__EXERCISE AIM__:
Starting with the first line, output the data exactly, through to the last line.

=-=-=

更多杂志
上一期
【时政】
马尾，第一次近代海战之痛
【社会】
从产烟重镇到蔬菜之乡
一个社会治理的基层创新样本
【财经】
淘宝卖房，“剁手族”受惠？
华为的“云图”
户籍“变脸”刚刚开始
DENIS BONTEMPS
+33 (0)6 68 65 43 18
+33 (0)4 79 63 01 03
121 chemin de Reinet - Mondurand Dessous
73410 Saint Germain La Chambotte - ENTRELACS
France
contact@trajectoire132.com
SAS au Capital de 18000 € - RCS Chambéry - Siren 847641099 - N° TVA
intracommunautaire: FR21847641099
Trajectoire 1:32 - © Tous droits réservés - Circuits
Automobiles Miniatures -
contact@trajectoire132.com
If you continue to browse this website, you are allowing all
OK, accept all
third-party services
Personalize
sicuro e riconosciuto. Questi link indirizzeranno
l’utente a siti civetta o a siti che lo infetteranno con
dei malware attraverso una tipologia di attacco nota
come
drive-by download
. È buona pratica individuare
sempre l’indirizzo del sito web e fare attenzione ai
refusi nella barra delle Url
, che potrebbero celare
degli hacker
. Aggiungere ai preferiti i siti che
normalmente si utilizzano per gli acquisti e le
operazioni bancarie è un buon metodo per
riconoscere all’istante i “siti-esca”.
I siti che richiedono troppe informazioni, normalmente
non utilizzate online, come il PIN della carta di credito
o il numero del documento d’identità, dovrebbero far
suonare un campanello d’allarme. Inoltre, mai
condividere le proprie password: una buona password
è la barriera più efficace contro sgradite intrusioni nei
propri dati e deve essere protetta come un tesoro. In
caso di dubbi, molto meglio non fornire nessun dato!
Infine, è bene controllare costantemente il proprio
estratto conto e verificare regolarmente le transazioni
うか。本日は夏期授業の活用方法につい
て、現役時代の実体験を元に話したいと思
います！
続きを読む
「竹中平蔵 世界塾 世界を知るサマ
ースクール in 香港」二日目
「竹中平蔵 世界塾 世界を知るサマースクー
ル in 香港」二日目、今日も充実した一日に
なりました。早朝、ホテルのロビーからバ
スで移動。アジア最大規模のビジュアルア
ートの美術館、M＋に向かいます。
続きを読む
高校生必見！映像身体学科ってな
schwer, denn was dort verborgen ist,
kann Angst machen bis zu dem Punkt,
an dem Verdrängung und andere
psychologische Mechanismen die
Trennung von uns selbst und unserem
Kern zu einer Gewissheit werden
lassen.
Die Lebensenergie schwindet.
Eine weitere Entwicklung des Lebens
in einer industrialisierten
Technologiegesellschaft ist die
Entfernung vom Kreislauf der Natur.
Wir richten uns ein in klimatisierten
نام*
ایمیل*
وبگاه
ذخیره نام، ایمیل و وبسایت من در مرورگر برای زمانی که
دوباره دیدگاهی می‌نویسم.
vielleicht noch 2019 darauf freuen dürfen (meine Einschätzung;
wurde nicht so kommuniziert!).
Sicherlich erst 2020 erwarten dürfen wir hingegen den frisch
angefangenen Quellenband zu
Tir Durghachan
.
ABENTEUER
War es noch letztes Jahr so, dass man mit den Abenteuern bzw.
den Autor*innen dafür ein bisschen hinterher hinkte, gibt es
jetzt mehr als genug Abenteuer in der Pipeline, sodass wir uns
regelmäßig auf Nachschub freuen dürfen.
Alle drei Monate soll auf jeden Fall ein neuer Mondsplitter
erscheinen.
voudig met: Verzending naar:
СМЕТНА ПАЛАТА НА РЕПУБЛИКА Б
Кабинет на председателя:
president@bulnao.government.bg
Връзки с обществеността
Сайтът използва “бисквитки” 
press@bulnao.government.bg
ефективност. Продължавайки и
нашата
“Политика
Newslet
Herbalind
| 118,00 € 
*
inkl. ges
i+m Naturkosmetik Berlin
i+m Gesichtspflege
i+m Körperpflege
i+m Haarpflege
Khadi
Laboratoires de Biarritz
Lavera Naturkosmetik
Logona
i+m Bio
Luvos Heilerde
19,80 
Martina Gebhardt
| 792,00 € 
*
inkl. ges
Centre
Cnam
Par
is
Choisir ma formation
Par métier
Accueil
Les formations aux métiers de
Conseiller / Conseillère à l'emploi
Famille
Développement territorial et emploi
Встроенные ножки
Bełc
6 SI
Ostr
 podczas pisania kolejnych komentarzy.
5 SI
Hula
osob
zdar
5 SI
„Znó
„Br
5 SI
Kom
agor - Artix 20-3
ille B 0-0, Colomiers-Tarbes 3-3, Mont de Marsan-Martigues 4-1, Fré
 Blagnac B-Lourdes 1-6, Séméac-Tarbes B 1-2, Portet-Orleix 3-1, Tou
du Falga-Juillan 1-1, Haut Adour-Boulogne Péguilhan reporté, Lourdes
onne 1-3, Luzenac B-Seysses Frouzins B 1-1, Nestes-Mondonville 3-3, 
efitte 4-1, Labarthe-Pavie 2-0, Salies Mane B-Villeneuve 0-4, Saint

=-=-=

__SOLUTION__:
更多杂志
上一期
【时政】
马尾，第一次近代海战之痛
【社会】
从产烟重镇到蔬菜之乡
一个社会治理的基层创新样本
【财经】
淘宝卖房，“剁手族”受惠？
华为的“云图”
户籍“变脸”刚刚开始
DENIS BONTEMPS
+33 (0)6 68 65 43 18
+33 (0)4 79 63 01 03
121 chemin de Reinet - Mondurand Dessous
73410 Saint Germain La Chambotte - ENTRELACS
France
contact@trajectoire132.com
SAS au Capital de 18000 € - RCS Chambéry - Siren 847641099 - N° TVA
intracommunautaire: FR21847641099
Trajectoire 1:32 - © Tous droits réservés - Circuits
Automobiles Miniatures -
contact@trajectoire132.com
If you continue to browse this website, you are allowing all
OK, accept all
third-party services
Personalize
sicuro e riconosciuto. Questi link indirizzeranno
l’utente a siti civetta o a siti che lo infetteranno con
dei malware attraverso una tipologia di attacco nota
come
drive-by download
. È buona pratica individuare
sempre l’indirizzo del sito web e fare attenzione ai
refusi nella barra delle Url
, che potrebbero celare
degli hacker
. Aggiungere ai preferiti i siti che
normalmente si utilizzano per gli acquisti e le
operazioni bancarie è un buon metodo per
riconoscere all’istante i “siti-esca”.
I siti che richiedono troppe informazioni, normalmente
non utilizzate online, come il PIN della carta di credito
o il numero del documento d’identità, dovrebbero far
suonare un campanello d’allarme. Inoltre, mai
condividere le proprie password: una buona password
è la barriera più efficace contro sgradite intrusioni nei
propri dati e deve essere protetta come un tesoro. In
caso di dubbi, molto meglio non fornire nessun dato!
Infine, è bene controllare costantemente il proprio
estratto conto e verificare regolarmente le transazioni
うか。本日は夏期授業の活用方法につい
て、現役時代の実体験を元に話したいと思
います！
続きを読む
「竹中平蔵 世界塾 世界を知るサマ
ースクール in 香港」二日目
「竹中平蔵 世界塾 世界を知るサマースクー
ル in 香港」二日目、今日も充実した一日に
なりました。早朝、ホテルのロビーからバ
スで移動。アジア最大規模のビジュアルア
ートの美術館、M＋に向かいます。
続きを読む
高校生必見！映像身体学科ってな
schwer, denn was dort verborgen ist,
kann Angst machen bis zu dem Punkt,
an dem Verdrängung und andere
psychologische Mechanismen die
Trennung von uns selbst und unserem
Kern zu einer Gewissheit werden
lassen.
Die Lebensenergie schwindet.
Eine weitere Entwicklung des Lebens
in einer industrialisierten
Technologiegesellschaft ist die
Entfernung vom Kreislauf der Natur.
Wir richten uns ein in klimatisierten
نام*
ایمیل*
وبگاه
ذخیره نام، ایمیل و وبسایت من در مرورگر برای زمانی که
دوباره دیدگاهی می‌نویسم.
vielleicht noch 2019 darauf freuen dürfen (meine Einschätzung;
wurde nicht so kommuniziert!).
Sicherlich erst 2020 erwarten dürfen wir hingegen den frisch
angefangenen Quellenband zu
Tir Durghachan
.
ABENTEUER
War es noch letztes Jahr so, dass man mit den Abenteuern bzw.
den Autor*innen dafür ein bisschen hinterher hinkte, gibt es
jetzt mehr als genug Abenteuer in der Pipeline, sodass wir uns
regelmäßig auf Nachschub freuen dürfen.
Alle drei Monate soll auf jeden Fall ein neuer Mondsplitter
erscheinen.
voudig met: Verzending naar:
СМЕТНА ПАЛАТА НА РЕПУБЛИКА Б
Кабинет на председателя:
president@bulnao.government.bg
Връзки с обществеността
Сайтът използва “бисквитки” 
press@bulnao.government.bg
ефективност. Продължавайки и
нашата
“Политика
Newslet
Herbalind
| 118,00 € 
*
inkl. ges
i+m Naturkosmetik Berlin
i+m Gesichtspflege
i+m Körperpflege
i+m Haarpflege
Khadi
Laboratoires de Biarritz
Lavera Naturkosmetik
Logona
i+m Bio
Luvos Heilerde
19,80 
Martina Gebhardt
| 792,00 € 
*
inkl. ges
Centre
Cnam
Par
is
Choisir ma formation
Par métier
Accueil
Les formations aux métiers de
Conseiller / Conseillère à l'emploi
Famille
Développement territorial et emploi
Встроенные ножки
Bełc
6 SI
Ostr
 podczas pisania kolejnych komentarzy.
5 SI
Hula
osob
zdar
5 SI
„Znó
„Br
5 SI
Kom
agor - Artix 20-3
ille B 0-0, Colomiers-Tarbes 3-3, Mont de Marsan-Martigues 4-1, Fré
 Blagnac B-Lourdes 1-6, Séméac-Tarbes B 1-2, Portet-Orleix 3-1, Tou
du Falga-Juillan 1-1, Haut Adour-Boulogne Péguilhan reporté, Lourdes
onne 1-3, Luzenac B-Seysses Frouzins B 1-1, Nestes-Mondonville 3-3, 
efitte 4-1, Labarthe-Pavie 2-0, Salies Mane B-Villeneuve 0-4, Saint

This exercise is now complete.